Lebih menyedihkan lagi, saat kita makin memerlukan Pancasila sebagai basis inklusi sosial, eksistensi Pancasila sendiri sudah begitu lama kita abaikan. Pengalaman traumatis instrumentasi Pancasila di masa lalu membuat kepercayaan penyelenggara dan warga negara terhadap Pancasila merosot. Selama belasan tahun terakhir, Pancasila tidak lagi menjadi pelajaran wajib di kebanyakan sekolah, bahkan ada kegamangan di kalangan penyelenggara negara untuk mengartikulasikan Pancasila di ruang publik. Situasi demikian membiarkan pasokan moral bagi peserta didik hanya diisi oleh moral partikularitas keagamaan yang cenderung diisi oleh kelompok-kelompok militan, yang membuat peserta didik kurang terpapar dan terbudayakan dalam moral publik.
Kalaupun masih ada program bina ideologi dan mental yang dilaksanakan berbagai kementerian dan lembaga negara, pada umumnya bersifat permukaan (superfisial) dan kompartementalis, tanpa adanya kejelasan arah, sistematik, struktur, dan koordinasi. Adapun materi pembelajaran Pancasila dalam pendidikan dan sosialisasi wawasan kebangsaan kurang dipersiapkan secara sungguh-sungguh, baik dari segi isi, metodologi dan daya tarik.
Tak mengherankan, berbagai survei menunjukkan tendensi kemerosotan ketahanan nasional di bidang ideologi. Indeks Ketahanan Nasional yang disusun Labkurtannas Lemhannas mengindikasikan melemahnya ketahanan ideologi dan politik dalam tujuh tahun terakhir (2010-2016). Indeks ketahanan ideologi (meliputivariabel toleransi, kesederajatan dalam hukum, kesamaan hak kehidupan sosial, dan persatuan bangsa), merosot dariskornya 2,31 (2010) menjadi 2,06 (2016).
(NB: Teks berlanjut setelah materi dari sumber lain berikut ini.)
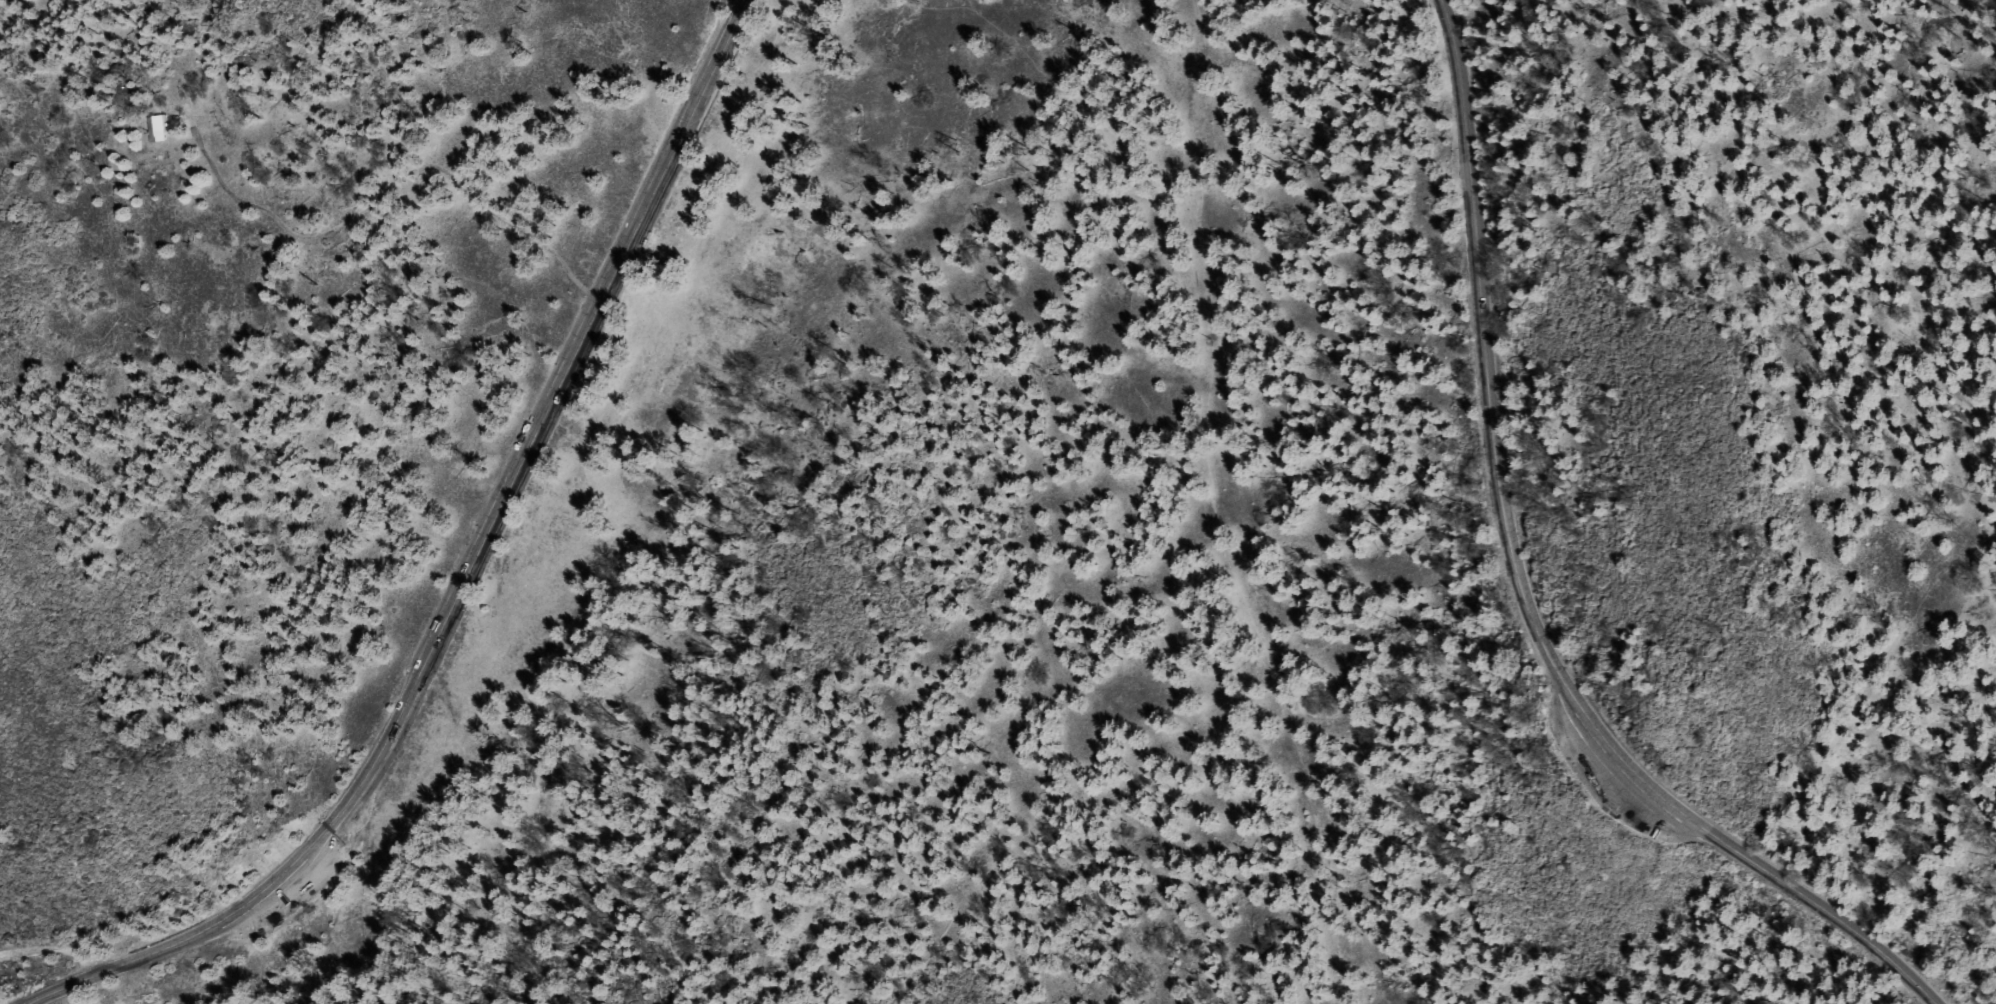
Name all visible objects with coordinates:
road: (724, 14)
building: (156, 128)
road: (644, 256)
parking lot: (564, 368)
road: (470, 573)
road: (1522, 590)
parking lot: (291, 897)
road: (53, 952)

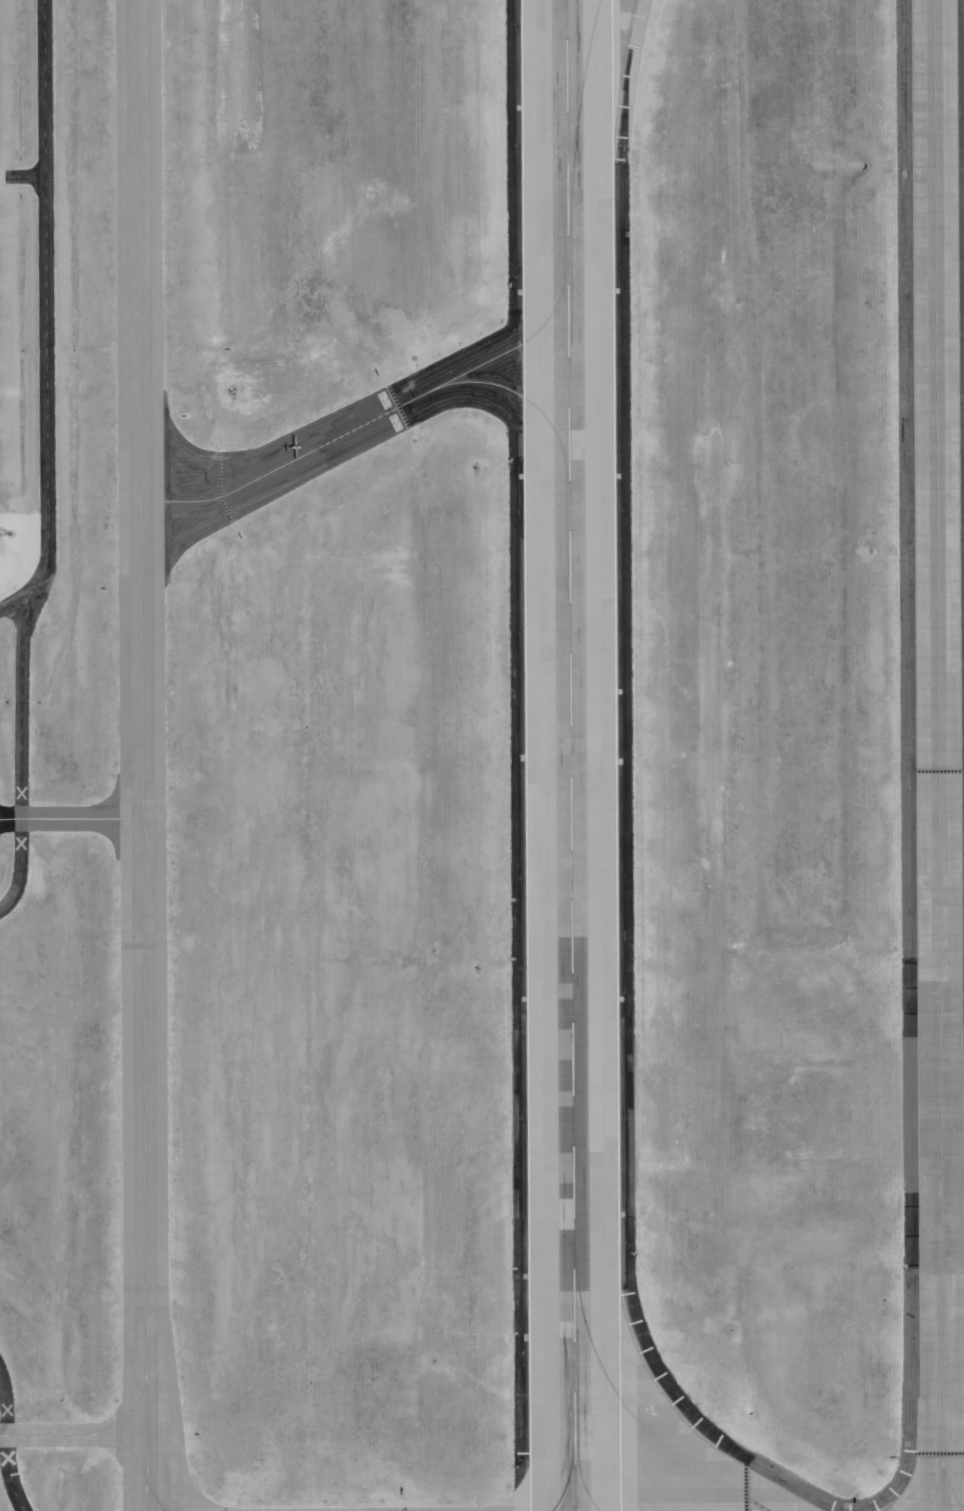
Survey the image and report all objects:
airport taxiway: (579, 92)
road: (22, 176)
airport taxiway: (524, 399)
road: (950, 400)
road: (45, 411)
airport taxiway: (372, 420)
road: (16, 604)
airport taxiway: (140, 755)
airport: (482, 755)
airport runway: (570, 755)
airport taxiway: (937, 755)
airport taxiway: (70, 818)
road: (20, 865)
road: (4, 1403)
airport taxiway: (635, 1418)
airport taxiway: (71, 1432)
airport taxiway: (152, 1503)

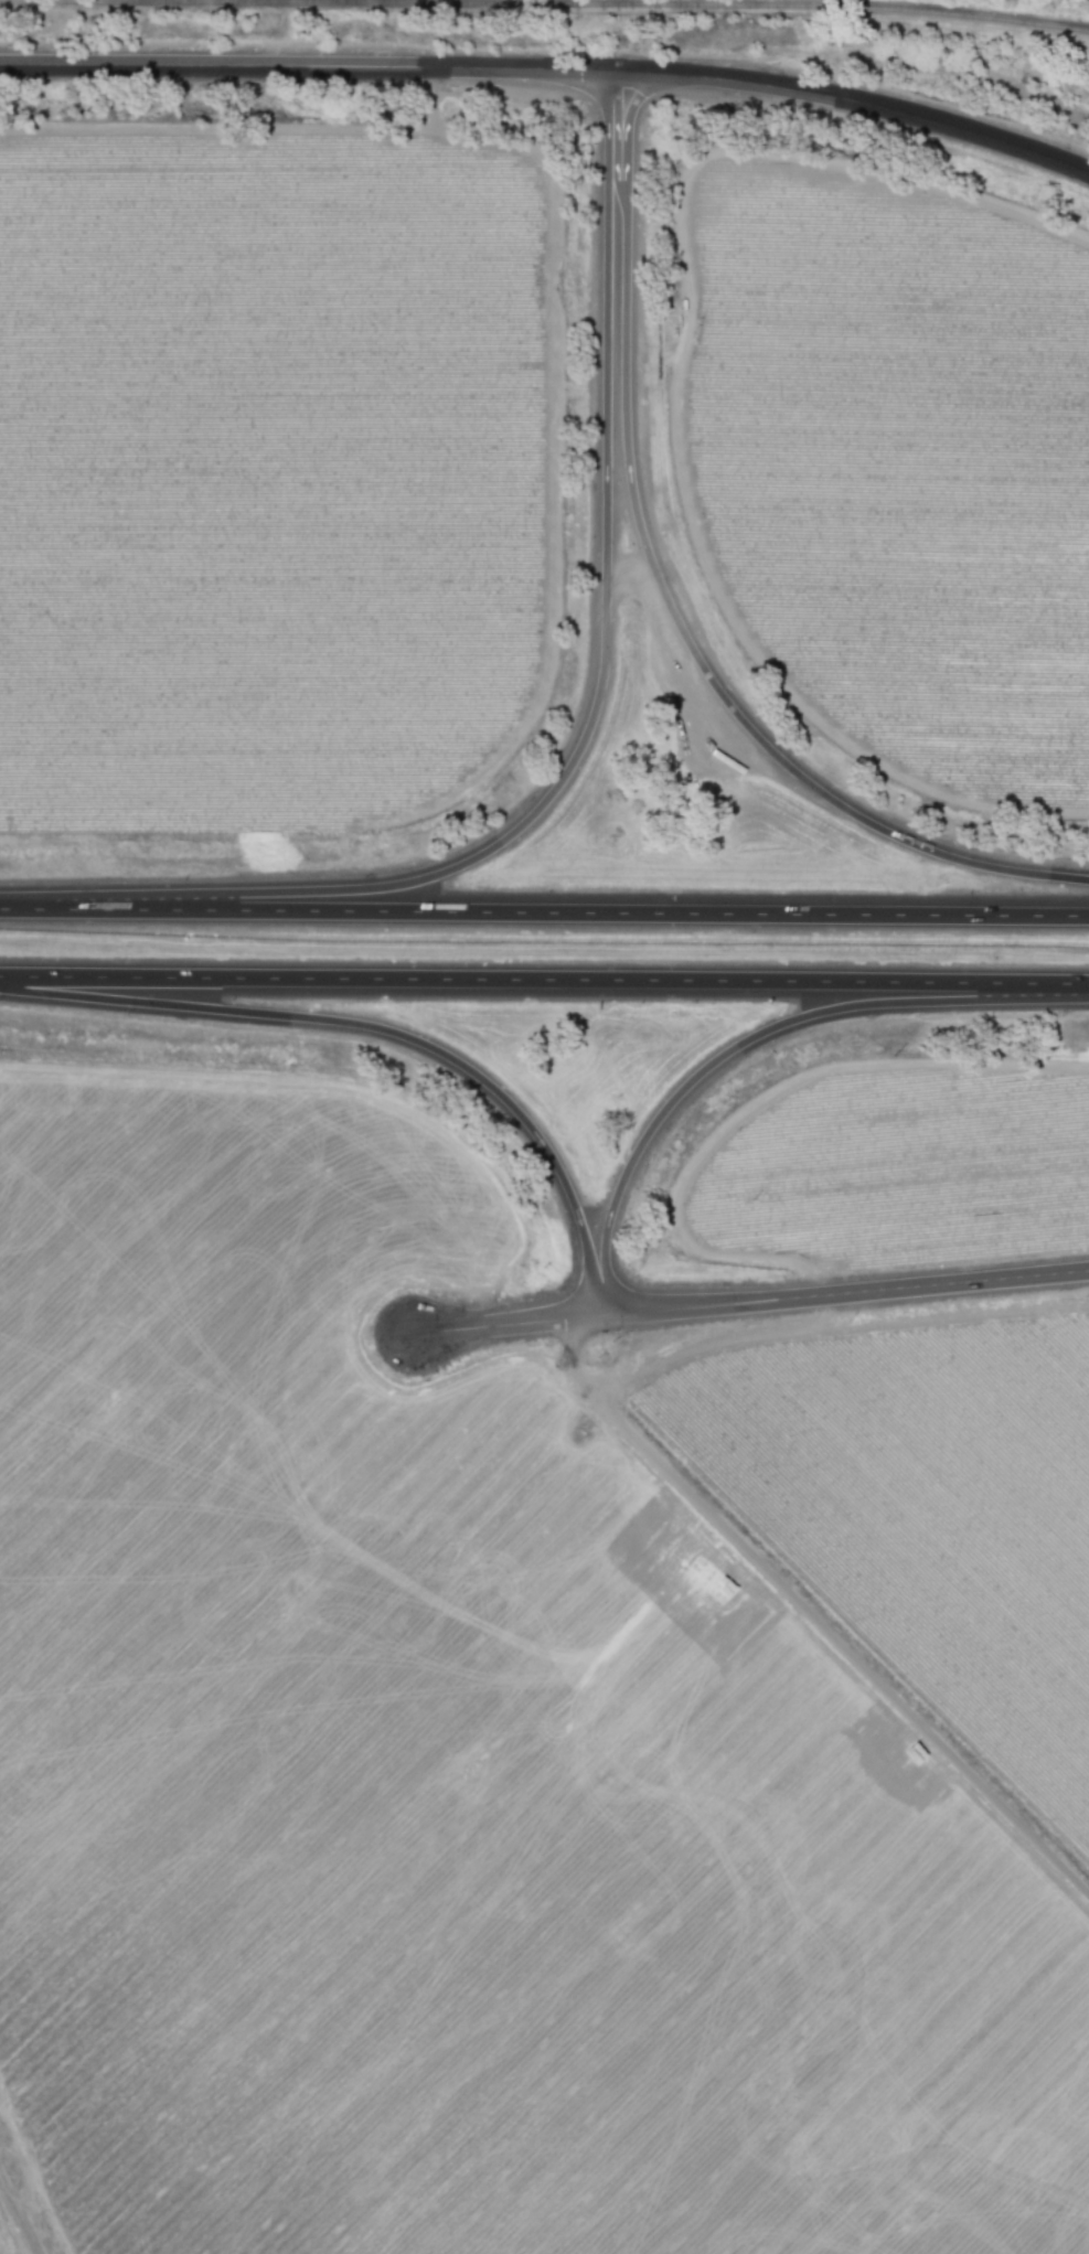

Gambaran sama diperlihatkan hasil Survei Nilai-nilai Kebangsaan oleh BPS 2015 (survei pertama di Indonesia). Dari setiap 100 orang Indonesia, 18 orang bahkan tak tau judul lagu kebangsaan RI;53 persen orang Indonesia tak hafal seluruh lirik lagu kebangsaan; 24 dari setiap 100 orang tak hafal sila-sila Pancasila; 42 persen orang terbiasa menggunakan barang bajakan; 55 persen orang Indonesia jarang bahkan tidak pernah ikut kerja bakti.
Penetapan 1 Juni sebagai Hari Pancasila hendaknya tak berhenti sebatas seremoni, tanpa bobot substansi. Peringatan kelahiran Pancasila harus menjadi momentum mengarusutamakan gerakan kebajikan Pancasila pada semua aras: lapisan keyakinan (mitos), pengetahuan (logos), dan tindak-kejuangan (etos). Perlu penyegaran pemahaman, penghayatan, dan aktualisasi nilai-nilai Pancasila untuk menangkal berjangkitnya beragam ancaman ekstremisme dan eksklusi sosial. Dengan menguatkan nilai ketuhanan yang berkebudayaan, kebangsaan yang berperikemanusiaan, serta demokrasi permusyawaratan yang berorientasi keadilan sosial, Indonesia diharapkan mampu menghadapi tantangan fragmentasi sosial dengan mental persatuan dan keadilan yang inklusif.
Tulisan ini telah dipublikasikan di harian Kompas, Rabu, 31 Mei 2017.